Lo que antes era un pato ahora es una pelota de cuero blanco, con cámara de goma, y con seis asas de cuero, con un diámetro de 40 centímetros de asa a asa, con un peso total de 1.250 gramos.
El pato moderno tiene parecidos con el polo: las dimensiones de la cancha son relativamente similares, los equipos constan de cuatro jinetes, y el juego se divide en períodos cortos de gran intensidad (si bien en pato no se usa el vocablo chukker para designar cada tiempo). En pato, cada partido consta de hasta seis “tiempos” de 8 minutos cada uno, separados por entretiempos de 5 minutos.
El pato debe ser recogido y lanzado con la mano derecha.
Los jugadores de ambos equipos tienen derecho a recoger el pato cuando éste se halla en el suelo, lo que exige un gran dominio del caballo y una gran fortaleza física. Quien se hace con el pato puede pasarlo a un compañero (“cachetear”) o cabalgar rumbo al aro. Durante la cabalgada, se deben respetar ciertas reglas destinadas a evitar accidentes y preservar la competitividad. Notablemente, existe la obligación de asir el pato con la mano derecha y extender el brazo derecho; el pato es así “ofrecido” al rival, que puede intentar asir el pato y robarlo mediante la “cinchada” (el no “ofrecer” es una infracción llamada “negada”).
La cinchada es el elemento característico del pato, y el más apasionante. Dos jinetes cabalgan a plena velocidad tomando el pato de un asa cada uno; mediante tirones limpios, intentan hacerse con el pato. Nótese que quien “ofrece” siempre cincha con su mano derecha; la mano que no cincha debe tener las riendas. Durante la cinchada está prohibido apoyarse en la silla.

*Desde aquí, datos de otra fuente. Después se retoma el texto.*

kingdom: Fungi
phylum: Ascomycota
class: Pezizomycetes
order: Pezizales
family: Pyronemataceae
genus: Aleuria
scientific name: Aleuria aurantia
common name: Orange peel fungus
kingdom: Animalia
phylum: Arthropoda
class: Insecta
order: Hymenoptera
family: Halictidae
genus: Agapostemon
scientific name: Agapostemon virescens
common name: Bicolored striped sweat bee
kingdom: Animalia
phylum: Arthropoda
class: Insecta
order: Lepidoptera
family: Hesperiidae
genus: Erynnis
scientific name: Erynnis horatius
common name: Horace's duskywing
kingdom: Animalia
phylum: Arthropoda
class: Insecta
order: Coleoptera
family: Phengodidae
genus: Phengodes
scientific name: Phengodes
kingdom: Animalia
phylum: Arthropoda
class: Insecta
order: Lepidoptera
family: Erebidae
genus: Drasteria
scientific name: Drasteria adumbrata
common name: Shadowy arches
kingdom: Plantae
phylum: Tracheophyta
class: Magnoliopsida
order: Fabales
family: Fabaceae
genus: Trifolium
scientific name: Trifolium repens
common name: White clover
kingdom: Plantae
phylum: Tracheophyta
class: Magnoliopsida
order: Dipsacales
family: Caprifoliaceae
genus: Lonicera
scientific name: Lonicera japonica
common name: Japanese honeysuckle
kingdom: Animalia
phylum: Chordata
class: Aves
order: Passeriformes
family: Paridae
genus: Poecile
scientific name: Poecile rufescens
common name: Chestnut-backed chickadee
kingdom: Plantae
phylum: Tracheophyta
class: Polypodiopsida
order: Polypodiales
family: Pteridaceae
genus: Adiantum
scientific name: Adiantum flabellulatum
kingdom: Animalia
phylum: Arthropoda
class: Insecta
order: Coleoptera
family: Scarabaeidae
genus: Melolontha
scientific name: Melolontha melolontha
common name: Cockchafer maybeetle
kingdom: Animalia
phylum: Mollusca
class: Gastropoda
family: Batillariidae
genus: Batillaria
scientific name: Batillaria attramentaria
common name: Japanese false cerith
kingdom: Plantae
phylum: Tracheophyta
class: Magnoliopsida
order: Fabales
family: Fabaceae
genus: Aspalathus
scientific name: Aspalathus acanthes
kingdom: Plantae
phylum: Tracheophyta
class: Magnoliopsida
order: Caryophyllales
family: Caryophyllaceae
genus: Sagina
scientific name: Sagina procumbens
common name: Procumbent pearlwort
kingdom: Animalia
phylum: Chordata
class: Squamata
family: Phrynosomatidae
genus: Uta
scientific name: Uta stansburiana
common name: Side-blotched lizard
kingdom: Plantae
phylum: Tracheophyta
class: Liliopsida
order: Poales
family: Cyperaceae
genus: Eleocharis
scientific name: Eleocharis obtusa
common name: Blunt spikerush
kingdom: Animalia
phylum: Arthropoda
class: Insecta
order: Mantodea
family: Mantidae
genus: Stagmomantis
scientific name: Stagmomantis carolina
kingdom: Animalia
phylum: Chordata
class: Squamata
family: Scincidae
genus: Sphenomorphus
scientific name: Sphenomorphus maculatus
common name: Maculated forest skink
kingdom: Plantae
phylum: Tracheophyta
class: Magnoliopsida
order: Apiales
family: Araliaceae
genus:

El pato requiere un caballo entrenado y una gran agilidad por parte del jinete para recoger, cinchar, cachetear y convertir.
Juegos similares
El pato tiene como pariente más cercano a un antiguo juego persa, el buzkashi, practicado aún hoy en Afganistán, donde la prenda del juego es un carnero faenado al que se le han cortado la cabeza y las extremidades.
En distintos lugares de Europa donde se practica polo, se realizan a veces competencias de horseball, un juego que resulta ser la adaptación del pato argentino introducido en Francia en los años 1930 por el capitán Clave. Este último modifica las reglas del pato e inventa el horseball.